Democrats’ Double Game
Read the statements from Georgia Democrats after the raid:
Rep. Sam Park framed it as an “attack on immigrant communities.”
Sen. Nabilah Islam Parkes fumed that enforcing visa law might scare off other countries from investing in Georgia—a sharp contrast to her own January op-ed, where she urged Democrats to win back working-class voters by returning to their roots as the party of American workers and families.
A chorus of 36 Democratic caucus members cosigned a statement that these were the “very people building our clean energy future.”
Not one of them inquired further regarding the obvious: what about the Georgians who were promised these jobs? What about the families in Savannah who watched their job prospects vanish so that Hyundai could import an underclass of exploitable workers?
Even Georgia AFL-CIO—the state’s American labor federation—parroted the same talking points, issuing a statement condemning ICE and standing with illegal labor instead of the Georgians they exist to represent.
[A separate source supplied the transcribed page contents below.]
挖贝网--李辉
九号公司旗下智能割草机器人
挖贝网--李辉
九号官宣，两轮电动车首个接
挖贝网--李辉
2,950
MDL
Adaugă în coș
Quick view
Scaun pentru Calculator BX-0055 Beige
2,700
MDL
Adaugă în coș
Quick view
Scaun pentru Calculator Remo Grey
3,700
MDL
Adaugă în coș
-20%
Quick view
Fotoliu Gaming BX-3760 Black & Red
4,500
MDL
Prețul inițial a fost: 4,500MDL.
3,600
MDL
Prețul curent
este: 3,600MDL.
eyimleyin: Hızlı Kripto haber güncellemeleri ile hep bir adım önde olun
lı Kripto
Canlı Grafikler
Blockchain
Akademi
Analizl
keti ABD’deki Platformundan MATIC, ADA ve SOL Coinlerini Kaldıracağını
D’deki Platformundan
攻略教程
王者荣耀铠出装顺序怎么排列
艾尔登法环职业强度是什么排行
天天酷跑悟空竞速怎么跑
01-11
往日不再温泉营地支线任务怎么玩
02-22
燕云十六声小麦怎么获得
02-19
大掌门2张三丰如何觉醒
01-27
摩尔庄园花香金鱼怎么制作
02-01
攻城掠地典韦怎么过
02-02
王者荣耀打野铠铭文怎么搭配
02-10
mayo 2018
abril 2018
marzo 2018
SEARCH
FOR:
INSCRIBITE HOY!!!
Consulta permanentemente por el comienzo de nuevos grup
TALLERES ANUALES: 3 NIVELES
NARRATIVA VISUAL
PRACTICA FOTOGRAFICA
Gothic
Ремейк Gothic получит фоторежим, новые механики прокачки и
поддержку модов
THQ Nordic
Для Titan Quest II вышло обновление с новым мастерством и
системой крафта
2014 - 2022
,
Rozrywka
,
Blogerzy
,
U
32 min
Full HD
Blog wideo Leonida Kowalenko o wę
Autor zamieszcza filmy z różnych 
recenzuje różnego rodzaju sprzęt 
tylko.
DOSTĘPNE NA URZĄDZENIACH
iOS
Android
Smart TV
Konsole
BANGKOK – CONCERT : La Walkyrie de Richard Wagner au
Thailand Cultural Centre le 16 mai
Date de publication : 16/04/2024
It’s solidarity upside down.
A Different Kind of Leadership
Contrast those statements with the response from Rep. Soo Hong, one of the first Korean American women elected to the Georgia General Assembly. Hong struck a far more responsible tone:
“Georgia must remain committed to the rule of law and safe work environments, and my understanding is that this action followed a criminal investigation into unlawful employment practices and was carried out under a judge-signed warrant.”
She acknowledged the importance of Georgia’s partnership with Korean companies but drew a clear line: compliance with U.S. law is non-negotiable.
“Businesses operating here must follow the law—just as Koreans expect of foreign companies in their own country.”
Hong also expressed concern for any individuals lawfully present who may have been detained, pledging to continue working for answers. That’s what accountability looks like—recognizing the value of international partnerships without selling out the American working class.
The Big Picture
The Democratic response to this corporate collusion is shameful and does not reflect compassion for those they were elected to represent. Americans are being taxed to subsidize foreign conglomerates, only to be pushed out of the workforce in their own backyard. Georgians are being told to be quiet while their livelihoods are undercut and anyone who dares to support enforcement of immigration law is smeared as anti-worker.
But siding with visa fraud and exploitable fly-in labor is not pro-worker—it’s pro-corporation, pro-exploitation, and anti–American working class. The raid exposed not just Hyundai’s labor model, but a political failure: billions in subsidies for jobs Georgians never got.
Democrats continue to fail their own base. A May Atlanta Journal-Constitution poll found that only 35% of Georgia voters view the party favorably—the lowest rating in nearly a decade. Even among Black voters, support is shaky, and more than one-third of liberal voters report a negative perception of the party. Charlie Bailey, recently elected as the new chair of the Democratic Party of Georgia, admitted it plainly: “People in our base have lost faith in our ability to fight for them.”
If Democrats want to call themselves the party of working people, they should start by standing with the actual Georgians who were promised those jobs—not with billion-dollar conglomerates and the foreign governments that defend them. Until then, it’s clear the fight for Georgia’s workers won’t be led by Georgia Democrats.